FW800: Write- 69 MB/s, Read- 78 MB/s.[With the “Allow Cache Effects” checked]
eSATA: Write- 97 MB/s, Read- 145 MB/s.
FW800: Write- 69 MB/s, Read- 76 MB/s* Clearly the eSata is faster.
—My camera: Canon HFS100. The AVCHD file Bitrate is 24Mbps: KB= kilo byte, and kb= kilo bit. 8 kb= 1KB. 24 Mbps= 3 MBps.
So then, with regular ProRes 422 (147 Mb/s divided by 8= 18.4 MB/s), I should be able to read 7 simultaneous streams with the eSata connection. This in theory should be plenty for my AVCHD/Pro Res 422 video. I should even be able to get 3-4 streams with FW800.
—FCP X has hosed my external drive’s directory structure (which is only used for video) a couple of times now. I avoided it for years, but broke down and bought “Disk Warrior” which brought the enclosure back to life. (Sorry I waited so long, but I learned my lesson and run Disk Warrior on this capture drive after every few sessions now. By the way, OWC tech support is usually pretty good, but their recommendation was to replace the enclosure as it appeared to have stopped working.)
—So…
I’ve notice most pro users here never mention using an eSata connection, just FW800 or now ThunderBolt. According to the Disk Warrior engineers, eSata is NOT hot-swappable as promoted by Apple and MacSales. They put it in the category of SCSI meaning you should re-boot before with the eSata drive plugged in and then re-boot when finished with the drive. This makes sense to me. Did I mention when I was using the enclosure connected by eSata previously (before Disk Warrior), I would get hard kernel panic crashes. Now that I reboot after using eSata, it’s all been fine.
Question:
Why do I appear to be the only one using eSata for my RAID 1 enclosure? Based on the pain in the booty it’s been, should I just go back to FW800 since the extent of my media is AVCHD and Pro Res 422.
Now that I know I need to reboot after using eSata, it’s not a big deal using it, just part of the routine. But, could you help me with the math? The eSata is faster, but am I gaining enough from the speed increase to even bother with it.
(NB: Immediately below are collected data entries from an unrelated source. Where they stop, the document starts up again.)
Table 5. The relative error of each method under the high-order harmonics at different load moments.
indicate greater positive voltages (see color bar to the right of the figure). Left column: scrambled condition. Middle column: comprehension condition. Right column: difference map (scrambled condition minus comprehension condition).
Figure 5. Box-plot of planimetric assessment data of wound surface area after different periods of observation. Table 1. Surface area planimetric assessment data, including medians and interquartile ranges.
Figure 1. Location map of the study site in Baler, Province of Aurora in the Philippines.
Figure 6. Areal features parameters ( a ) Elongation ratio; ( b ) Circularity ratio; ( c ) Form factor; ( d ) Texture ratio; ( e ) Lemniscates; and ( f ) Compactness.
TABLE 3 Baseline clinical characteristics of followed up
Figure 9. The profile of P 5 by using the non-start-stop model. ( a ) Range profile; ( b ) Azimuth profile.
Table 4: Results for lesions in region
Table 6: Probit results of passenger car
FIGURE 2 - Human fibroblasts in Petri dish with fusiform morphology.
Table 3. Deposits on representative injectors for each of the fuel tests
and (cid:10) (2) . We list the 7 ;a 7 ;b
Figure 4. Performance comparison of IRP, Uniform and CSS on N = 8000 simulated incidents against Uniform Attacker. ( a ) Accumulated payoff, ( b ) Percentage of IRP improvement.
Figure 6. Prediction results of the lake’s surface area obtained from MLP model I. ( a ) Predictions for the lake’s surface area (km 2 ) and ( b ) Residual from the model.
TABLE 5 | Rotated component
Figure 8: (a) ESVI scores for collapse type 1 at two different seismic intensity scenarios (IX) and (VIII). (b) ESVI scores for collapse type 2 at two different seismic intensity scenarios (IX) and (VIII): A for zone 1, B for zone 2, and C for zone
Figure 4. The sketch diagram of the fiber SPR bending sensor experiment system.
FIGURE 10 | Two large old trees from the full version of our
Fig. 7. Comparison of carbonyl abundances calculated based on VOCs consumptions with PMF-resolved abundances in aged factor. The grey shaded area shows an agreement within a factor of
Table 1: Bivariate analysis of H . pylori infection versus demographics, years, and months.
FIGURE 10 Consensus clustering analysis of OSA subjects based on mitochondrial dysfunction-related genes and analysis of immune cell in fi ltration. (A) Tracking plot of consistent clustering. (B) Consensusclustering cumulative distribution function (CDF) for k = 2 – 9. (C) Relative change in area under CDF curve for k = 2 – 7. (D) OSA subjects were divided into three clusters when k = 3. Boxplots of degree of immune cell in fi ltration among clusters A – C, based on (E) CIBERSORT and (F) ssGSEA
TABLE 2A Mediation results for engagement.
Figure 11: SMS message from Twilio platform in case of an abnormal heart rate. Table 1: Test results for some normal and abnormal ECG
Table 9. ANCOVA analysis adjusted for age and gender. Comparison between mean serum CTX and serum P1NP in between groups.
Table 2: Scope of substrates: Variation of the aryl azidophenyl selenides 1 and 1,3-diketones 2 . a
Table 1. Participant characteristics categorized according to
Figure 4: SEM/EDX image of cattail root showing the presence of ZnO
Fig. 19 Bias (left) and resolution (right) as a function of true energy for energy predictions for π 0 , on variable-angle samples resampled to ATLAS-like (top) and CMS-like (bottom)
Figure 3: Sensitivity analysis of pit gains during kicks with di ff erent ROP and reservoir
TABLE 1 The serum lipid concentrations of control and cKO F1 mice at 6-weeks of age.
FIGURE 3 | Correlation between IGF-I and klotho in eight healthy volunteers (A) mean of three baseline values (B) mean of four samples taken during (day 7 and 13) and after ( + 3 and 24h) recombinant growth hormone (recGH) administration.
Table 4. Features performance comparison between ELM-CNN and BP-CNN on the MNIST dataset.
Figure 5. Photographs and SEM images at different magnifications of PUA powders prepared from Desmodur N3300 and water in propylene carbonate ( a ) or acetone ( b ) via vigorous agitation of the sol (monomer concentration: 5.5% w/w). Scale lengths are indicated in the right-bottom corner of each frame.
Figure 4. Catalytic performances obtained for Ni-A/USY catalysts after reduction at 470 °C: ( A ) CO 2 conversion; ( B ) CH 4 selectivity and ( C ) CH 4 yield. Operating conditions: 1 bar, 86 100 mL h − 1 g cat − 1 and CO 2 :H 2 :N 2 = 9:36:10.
One more monkey wrench: Aside from the renders (which I try not to do and just have the files render on final export), I use ClipWrap on the AVCHD files, so really the file size is even smaller then if I was optimizing all the files on import to PR422.
By the way, most of what I do is instructional video for the web and I take the 1080p footage and put it in a 720p Project so I can keyframe pan and zooms… nothing too heavy duty going on and usually no more then 3 or 4 layers at best including titles, lower 3rds, etc.
Thanks,
Dave
MBP Early 2011 i7, 8 GB ram(Sorry if this post is mess, but hopefully it makes sense.)